Argued November 13-14, 1900
Decided December 3, 1900
179 U.S. 388

ERROR TO THE COURT OF APPEALS
OF THE STATE OF KENTUCKY

Syllabus

The separate coach law of Kentucky, being operative only within the state, and having been construed by the Supreme Court of that state as applicable only to domestic commerce, is not an infringement upon the exclusive power of Congress to regulate interstate commerce.
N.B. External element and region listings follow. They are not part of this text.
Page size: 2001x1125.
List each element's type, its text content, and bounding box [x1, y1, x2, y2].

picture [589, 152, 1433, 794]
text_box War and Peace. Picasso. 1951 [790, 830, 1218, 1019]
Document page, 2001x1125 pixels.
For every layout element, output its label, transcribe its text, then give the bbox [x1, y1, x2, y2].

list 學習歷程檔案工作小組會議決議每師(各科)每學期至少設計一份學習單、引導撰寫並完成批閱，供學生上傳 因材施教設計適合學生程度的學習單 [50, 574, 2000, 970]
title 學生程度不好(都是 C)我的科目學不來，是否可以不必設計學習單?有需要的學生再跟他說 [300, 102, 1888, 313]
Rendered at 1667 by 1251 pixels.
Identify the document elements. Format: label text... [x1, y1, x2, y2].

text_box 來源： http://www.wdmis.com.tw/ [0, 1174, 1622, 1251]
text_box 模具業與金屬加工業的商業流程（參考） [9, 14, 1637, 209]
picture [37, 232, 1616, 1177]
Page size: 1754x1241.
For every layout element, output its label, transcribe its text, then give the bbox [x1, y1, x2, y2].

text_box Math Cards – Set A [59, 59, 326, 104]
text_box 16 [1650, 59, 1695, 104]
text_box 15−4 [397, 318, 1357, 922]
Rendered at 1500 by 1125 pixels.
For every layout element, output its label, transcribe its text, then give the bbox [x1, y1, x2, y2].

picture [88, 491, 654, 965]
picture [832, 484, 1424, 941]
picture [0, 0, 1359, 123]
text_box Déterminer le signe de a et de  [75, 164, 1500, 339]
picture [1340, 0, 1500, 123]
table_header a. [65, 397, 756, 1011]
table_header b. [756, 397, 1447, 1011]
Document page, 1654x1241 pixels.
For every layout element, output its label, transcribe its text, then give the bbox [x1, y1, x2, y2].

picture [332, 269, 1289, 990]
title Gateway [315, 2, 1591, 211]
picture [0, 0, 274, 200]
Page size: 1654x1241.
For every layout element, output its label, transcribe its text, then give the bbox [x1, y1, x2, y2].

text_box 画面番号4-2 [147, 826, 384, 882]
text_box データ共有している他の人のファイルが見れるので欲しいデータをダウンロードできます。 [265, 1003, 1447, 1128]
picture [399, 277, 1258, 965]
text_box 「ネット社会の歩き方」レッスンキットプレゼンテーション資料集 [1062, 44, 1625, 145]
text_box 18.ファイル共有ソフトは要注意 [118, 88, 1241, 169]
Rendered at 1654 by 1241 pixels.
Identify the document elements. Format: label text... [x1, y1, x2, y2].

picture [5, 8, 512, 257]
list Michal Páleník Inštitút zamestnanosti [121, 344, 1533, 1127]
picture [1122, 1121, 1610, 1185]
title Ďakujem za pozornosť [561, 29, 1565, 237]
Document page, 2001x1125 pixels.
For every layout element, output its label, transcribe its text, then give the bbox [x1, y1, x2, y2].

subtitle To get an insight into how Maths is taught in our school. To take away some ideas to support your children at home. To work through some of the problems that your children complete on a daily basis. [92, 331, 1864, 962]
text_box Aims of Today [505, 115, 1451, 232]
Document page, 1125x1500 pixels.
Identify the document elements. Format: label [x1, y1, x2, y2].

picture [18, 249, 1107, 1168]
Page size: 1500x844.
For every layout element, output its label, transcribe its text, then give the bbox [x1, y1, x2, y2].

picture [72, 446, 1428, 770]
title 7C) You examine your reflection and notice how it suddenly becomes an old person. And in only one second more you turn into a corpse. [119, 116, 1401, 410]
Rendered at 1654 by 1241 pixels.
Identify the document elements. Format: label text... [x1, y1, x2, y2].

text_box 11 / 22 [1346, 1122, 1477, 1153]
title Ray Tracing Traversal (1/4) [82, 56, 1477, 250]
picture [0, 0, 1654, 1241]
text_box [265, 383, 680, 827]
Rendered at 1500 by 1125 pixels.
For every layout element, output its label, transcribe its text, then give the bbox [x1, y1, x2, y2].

This was a writ of error to review the conviction of the railway company for failing to furnish separate coaches for the transportation of white and colored passengers on the line of its road in compliance with a statute of Kentucky enacted in 1892, the first section of which reads as follows:

§ 1. Any railroad company or corporation, person or persons, running or otherwise operating railroad cars or coaches by steam or otherwise on any railroad line or track within this state, and all railroad companies, person, or persons, doing business in this state, whether upon lines of railroad owned in part or whole or leased by them, and all railroad companies, person, or persons operating railroad lines that may hereafter be built under existing charters, or charters that may hereafter be granted in this state, and all foreign corporations, companies, person, or persons organized under charters granted, or that may be hereafter granted, by any other state, who may be now or may hereafter be engaged in running or operating any of the railroads of this state, either in part or whole, either in their own name or that of others, are hereby required to furnish separate coaches or cars for the travel or transportation of the white and colored passengers on their respective lines of railroad. Each compartment of a coach divided by a good and substantial wooden partition, with a door therein, shall be deemed a separate coach within the meaning of this act, and each separate coach or compartment shall bear in some conspicuous place appropriate words in plain letters indicating the race for which it is set apart.

The second section requires such companies to make no difference or discrimination in the quality, convenience, or accommodations in such coaches, and the fifth provides that conductors

shall have power, and are hereby required, to assign to each white or colored passenger his or her respective car, or coach, or compartment, and should any passenger refuse to occupy the car, coach, or compartment to which he or she might be assigned by the conductor or manager, the latter shall have the right to refuse to carry such passenger,

and may put him off the train. The seventh section contains an exception of employees of railroads, or persons employed as nurses, or officers in charge of prisoners.

The indictment followed the language of the statute above quoted. The defendant demurred upon the ground that the law was repugnant to the Constitution of the United States in that it was a regulation of interstate commerce. The demurrer was overruled, and the case tried before a jury which found the defendant guilty and fixed its fine at five hundred dollars. The case was carried by appeal to the Court of Appeals, and the conviction affirmed. The court delivered a brief opinion to the effect that its judgment was concluded by the case of the Ohio Valley Railways’ Receiver v. Lander, 20 Ky.L.Rep. 913.